In the listing that follows, the range to quote begins at the line that has "are currently not" and ends after the line that has "that have 0"; quote it verbatim and add nothing.

==============================

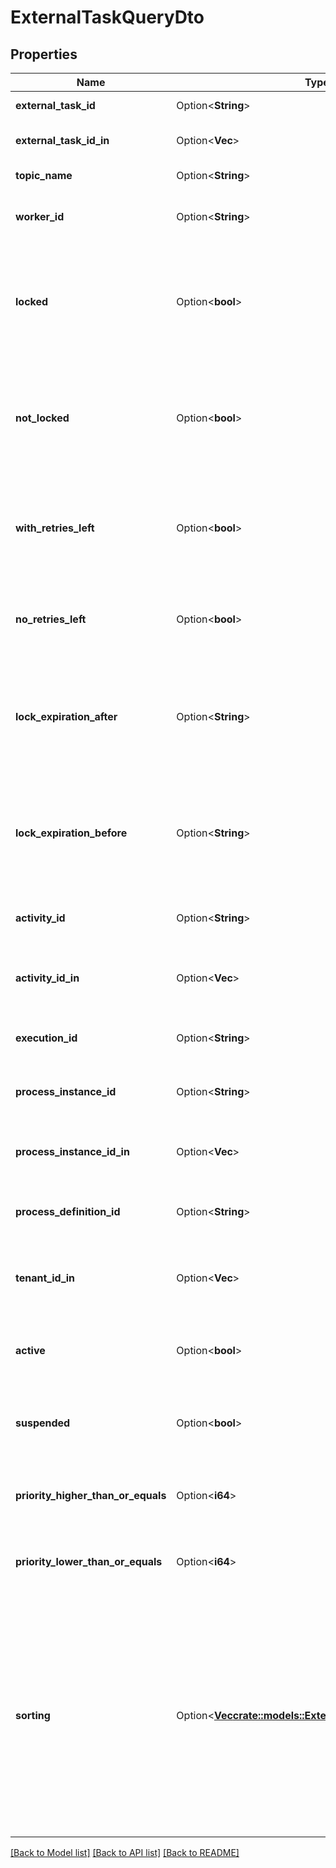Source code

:# ExternalTaskQueryDto

## Properties

Name | Type | Description | Notes
------------ | ------------- | ------------- | -------------
**external_task_id** | Option<**String**> | Filter by an external task's id. | [optional]
**external_task_id_in** | Option<**Vec<String>**> | Filter by the comma-separated list of external task ids. | [optional]
**topic_name** | Option<**String**> | Filter by an external task topic. | [optional]
**worker_id** | Option<**String**> | Filter by the id of the worker that the task was most recently locked by. | [optional]
**locked** | Option<**bool**> | Only include external tasks that are currently locked (i.e., they have a lock time and it has not expired). Value may only be `true`, as `false` matches any external task. | [optional]
**not_locked** | Option<**bool**> | Only include external tasks that are currently not locked (i.e., they have no lock or it has expired). Value may only be `true`, as `false` matches any external task. | [optional]
**with_retries_left** | Option<**bool**> | Only include external tasks that have a positive (&gt; 0) number of retries (or `null`). Value may only be `true`, as `false` matches any external task. | [optional]
**no_retries_left** | Option<**bool**> | Only include external tasks that have 0 retries. Value may only be `true`, as `false` matches any external task. | [optional]
**lock_expiration_after** | Option<**String**> | Restrict to external tasks that have a lock that expires after a given date. By [default](https://docs.camunda.org/manual/7.13/reference/rest/overview/date-format/), the date must have the format `yyyy-MM-dd'T'HH:mm:ss.SSSZ`, e.g., `2013-01-23T14:42:45.000+0200`. | [optional]
**lock_expiration_before** | Option<**String**> | Restrict to external tasks that have a lock that expires before a given date. By [default](https://docs.camunda.org/manual/7.13/reference/rest/overview/date-format/), the date must have the format `yyyy-MM-dd'T'HH:mm:ss.SSSZ`, e.g., `2013-01-23T14:42:45.000+0200`. | [optional]
**activity_id** | Option<**String**> | Filter by the id of the activity that an external task is created for. | [optional]
**activity_id_in** | Option<**Vec<String>**> | Filter by the comma-separated list of ids of the activities that an external task is created for. | [optional]
**execution_id** | Option<**String**> | Filter by the id of the execution that an external task belongs to. | [optional]
**process_instance_id** | Option<**String**> | Filter by the id of the process instance that an external task belongs to. | [optional]
**process_instance_id_in** | Option<**Vec<String>**> | Filter by a comma-separated list of process instance ids that an external task may belong to. | [optional]
**process_definition_id** | Option<**String**> | Filter by the id of the process definition that an external task belongs to. | [optional]
**tenant_id_in** | Option<**Vec<String>**> | Filter by a comma-separated list of tenant ids. An external task must have one of the given tenant ids. | [optional]
**active** | Option<**bool**> | Only include active tasks. Value may only be `true`, as `false` matches any external task. | [optional]
**suspended** | Option<**bool**> | Only include suspended tasks. Value may only be `true`, as `false` matches any external task. | [optional]
**priority_higher_than_or_equals** | Option<**i64**> | Only include jobs with a priority higher than or equal to the given value. Value must be a valid `long` value. | [optional]
**priority_lower_than_or_equals** | Option<**i64**> | Only include jobs with a priority lower than or equal to the given value. Value must be a valid `long` value. | [optional]
**sorting** | Option<[**Vec<crate::models::ExternalTaskQueryDtoSorting>**](ExternalTaskQueryDto_sorting.md)> | A JSON array of criteria to sort the result by. Each element of the array is a JSON object that                     specifies one ordering. The position in the array identifies the rank of an ordering, i.e., whether                     it is primary, secondary, etc. The ordering objects have the following properties:                      **Note:** The `sorting` properties will not be applied to the External Task count query. | [optional]

[[Back to Model list]](../README.md#documentation-for-models) [[Back to API list]](../README.md#documentation-for-api-endpoints) [[Back to README]](../README.md)


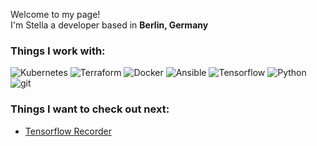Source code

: <p>Welcome to my page! </br> I'm Stella a developer based in <b>Berlin, Germany</b></p>

<h3>Things I work with:</h3>
<!--- Make it rainbow colored--->
<p>
  <img alt="Kubernetes" src="https://img.shields.io/badge/-Kubernetes-45b8d8?style=flat-square&logo=react&logoColor=white" />
  <img alt="Terraform" src="https://img.shields.io/badge/-Terraform-8DD6F9?style=flat-square&logo=webpack&logoColor=white" /> 
  <img alt="Docker" src="https://img.shields.io/badge/-Docker-46a2f1?style=flat-square&logo=docker&logoColor=white" />
  <img alt="Ansible" src="https://img.shields.io/badge/-Ansible-2088FF?style=flat-square&logo=github-actions&logoColor=white" />
  <img alt="Tensorflow" src="https://img.shields.io/badge/-Tensorflow-007ACC?style=flat-square&logo=typescript&logoColor=white" />
  <img alt="Python" src="https://img.shields.io/badge/-Python-5849BE?style=flat-square&logo=insomnia&logoColor=white" />
  <img alt="git" src="https://img.shields.io/badge/-Git-F05032?style=flat-square&logo=git&logoColor=white" />
</p>

<h3>Things I want to check out next:</h3>
<ul>
  <li><a href="https://github.com/google/tensorflow-recorder">Tensorflow Recorder</a>
</ul>
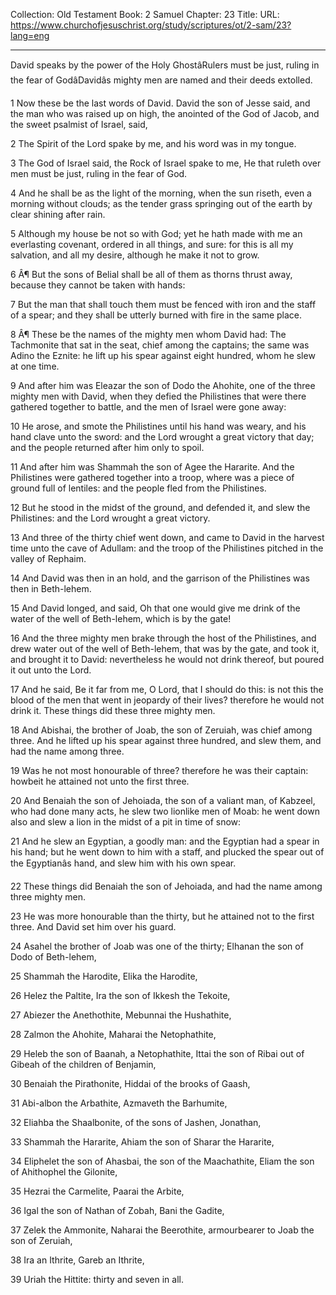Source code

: Collection: Old Testament
Book: 2 Samuel
Chapter: 23
Title: 
URL: https://www.churchofjesuschrist.org/study/scriptures/ot/2-sam/23?lang=eng

---

David speaks by the power of the Holy GhostâRulers must be just, ruling in the fear of GodâDavidâs mighty men are named and their deeds extolled.

1 Now these be the last words of David. David the son of Jesse said, and the man who was raised up on high, the anointed of the God of Jacob, and the sweet psalmist of Israel, said,

2 The Spirit of the Lord spake by me, and his word was in my tongue.

3 The God of Israel said, the Rock of Israel spake to me, He that ruleth over men must be just, ruling in the fear of God.

4 And he shall be as the light of the morning, when the sun riseth, even a morning without clouds; as the tender grass springing out of the earth by clear shining after rain.

5 Although my house be not so with God; yet he hath made with me an everlasting covenant, ordered in all things, and sure: for this is all my salvation, and all my desire, although he make it not to grow.

6 Â¶ But the sons of Belial shall be all of them as thorns thrust away, because they cannot be taken with hands:

7 But the man that shall touch them must be fenced with iron and the staff of a spear; and they shall be utterly burned with fire in the same place.

8 Â¶ These be the names of the mighty men whom David had: The Tachmonite that sat in the seat, chief among the captains; the same was Adino the Eznite: he lift up his spear against eight hundred, whom he slew at one time.

9 And after him was Eleazar the son of Dodo the Ahohite, one of the three mighty men with David, when they defied the Philistines that were there gathered together to battle, and the men of Israel were gone away:

10 He arose, and smote the Philistines until his hand was weary, and his hand clave unto the sword: and the Lord wrought a great victory that day; and the people returned after him only to spoil.

11 And after him was Shammah the son of Agee the Hararite. And the Philistines were gathered together into a troop, where was a piece of ground full of lentiles: and the people fled from the Philistines.

12 But he stood in the midst of the ground, and defended it, and slew the Philistines: and the Lord wrought a great victory.

13 And three of the thirty chief went down, and came to David in the harvest time unto the cave of Adullam: and the troop of the Philistines pitched in the valley of Rephaim.

14 And David was then in an hold, and the garrison of the Philistines was then in Beth-lehem.

15 And David longed, and said, Oh that one would give me drink of the water of the well of Beth-lehem, which is by the gate!

16 And the three mighty men brake through the host of the Philistines, and drew water out of the well of Beth-lehem, that was by the gate, and took it, and brought it to David: nevertheless he would not drink thereof, but poured it out unto the Lord.

17 And he said, Be it far from me, O Lord, that I should do this: is not this the blood of the men that went in jeopardy of their lives? therefore he would not drink it. These things did these three mighty men.

18 And Abishai, the brother of Joab, the son of Zeruiah, was chief among three. And he lifted up his spear against three hundred, and slew them, and had the name among three.

19 Was he not most honourable of three? therefore he was their captain: howbeit he attained not unto the first three.

20 And Benaiah the son of Jehoiada, the son of a valiant man, of Kabzeel, who had done many acts, he slew two lionlike men of Moab: he went down also and slew a lion in the midst of a pit in time of snow:

21 And he slew an Egyptian, a goodly man: and the Egyptian had a spear in his hand; but he went down to him with a staff, and plucked the spear out of the Egyptianâs hand, and slew him with his own spear.

22 These things did Benaiah the son of Jehoiada, and had the name among three mighty men.

23 He was more honourable than the thirty, but he attained not to the first three. And David set him over his guard.

24 Asahel the brother of Joab was one of the thirty; Elhanan the son of Dodo of Beth-lehem,

25 Shammah the Harodite, Elika the Harodite,

26 Helez the Paltite, Ira the son of Ikkesh the Tekoite,

27 Abiezer the Anethothite, Mebunnai the Hushathite,

28 Zalmon the Ahohite, Maharai the Netophathite,

29 Heleb the son of Baanah, a Netophathite, Ittai the son of Ribai out of Gibeah of the children of Benjamin,

30 Benaiah the Pirathonite, Hiddai of the brooks of Gaash,

31 Abi-albon the Arbathite, Azmaveth the Barhumite,

32 Eliahba the Shaalbonite, of the sons of Jashen, Jonathan,

33 Shammah the Hararite, Ahiam the son of Sharar the Hararite,

34 Eliphelet the son of Ahasbai, the son of the Maachathite, Eliam the son of Ahithophel the Gilonite,

35 Hezrai the Carmelite, Paarai the Arbite,

36 Igal the son of Nathan of Zobah, Bani the Gadite,

37 Zelek the Ammonite, Naharai the Beerothite, armourbearer to Joab the son of Zeruiah,

38 Ira an Ithrite, Gareb an Ithrite,

39 Uriah the Hittite: thirty and seven in all.
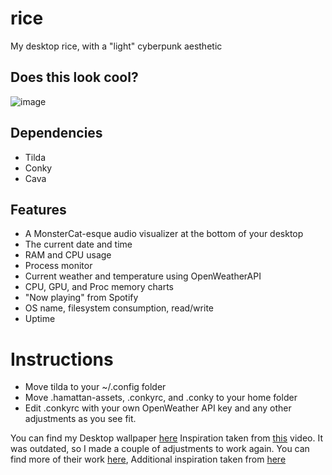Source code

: # rice
My desktop rice, with a "light" cyberpunk aesthetic

## Does this look cool?
![image](https://github.com/anishgoyal1108/rice/assets/90469168/c4bcaf59-9a82-4a93-b4db-bf04d6721ad2)

## Dependencies
* Tilda
* Conky
* Cava

## Features
* A MonsterCat-esque audio visualizer at the bottom of your desktop
* The current date and time
* RAM and CPU usage
* Process monitor
* Current weather and temperature using OpenWeatherAPI
* CPU, GPU, and Proc memory charts
* "Now playing" from Spotify
* OS name, filesystem consumption, read/write
* Uptime

# Instructions
* Move tilda to your ~/.config folder
* Move .hamattan-assets, .conkyrc, and .conky to your home folder
* Edit .conkyrc with your own OpenWeather API key and any other adjustments as you see fit.

You can find my Desktop wallpaper [here](https://imgur.com/a/wX1cq0I)
Inspiration taken from [this](https://www.youtube.com/watch?v=1uHQ1493c04) video. It was outdated, so I made a couple of adjustments to work again. You can find more of their work [here](https://github.com/sysadmin-info),
Additional inspiration taken from [here](https://www.reddit.com/r/unixporn/comments/1200h9o/i3wm_black_and_white_minimalist_rice/)
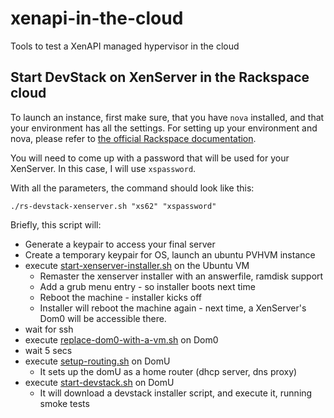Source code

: xenapi-in-the-cloud
===================

Tools to test a XenAPI managed hypervisor in the cloud

## Start DevStack on XenServer in the Rackspace cloud

To launch an instance, first make sure, that you have `nova` installed, and
that your environment has all the settings. For setting up your environment
and nova, please refer to [the official Rackspace documentation](http://docs.rackspace.com/servers/api/v2/cs-gettingstarted/content/section_gs_install_nova.html).

You will need to come up with a password that will be used for your XenServer.
In this case, I will use `xspassword`.

With all the parameters, the command should look like this:

    ./rs-devstack-xenserver.sh "xs62" "xspassword"

Briefly, this script will:

 - Generate a keypair to access your final server
 - Create a temporary keypair for OS, launch an ubuntu PVHVM instance
 - execute [start-xenserver-installer.sh](start-xenserver-installer.sh) on the Ubuntu VM
    - Remaster the xenserver installer with an answerfile, ramdisk support
    - Add a grub menu entry - so installer boots next time
    - Reboot the machine - installer kicks off
    - Installer will reboot the machine again - next time, a XenServer's Dom0 will be accessible there.
 - wait for ssh
 - execute [replace-dom0-with-a-vm.sh](replace-dom0-with-a-vm.sh) on Dom0
 - wait 5 secs
 - execute [setup-routing.sh](setup-routing.sh) on DomU
    - It sets up the domU as a home router (dhcp server, dns proxy)
 - execute [start-devstack.sh](start-devstack.sh) on DomU
    - It will download a devstack installer script, and execute it, running smoke tests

==============================

TASK RESULT:
**not_locked** | Option<**bool**> | Only include external tasks that are currently not locked (i.e., they have no lock or it has expired). Value may only be `true`, as `false` matches any external task. | [optional]
**with_retries_left** | Option<**bool**> | Only include external tasks that have a positive (&gt; 0) number of retries (or `null`). Value may only be `true`, as `false` matches any external task. | [optional]
**no_retries_left** | Option<**bool**> | Only include external tasks that have 0 retries. Value may only be `true`, as `false` matches any external task. | [optional]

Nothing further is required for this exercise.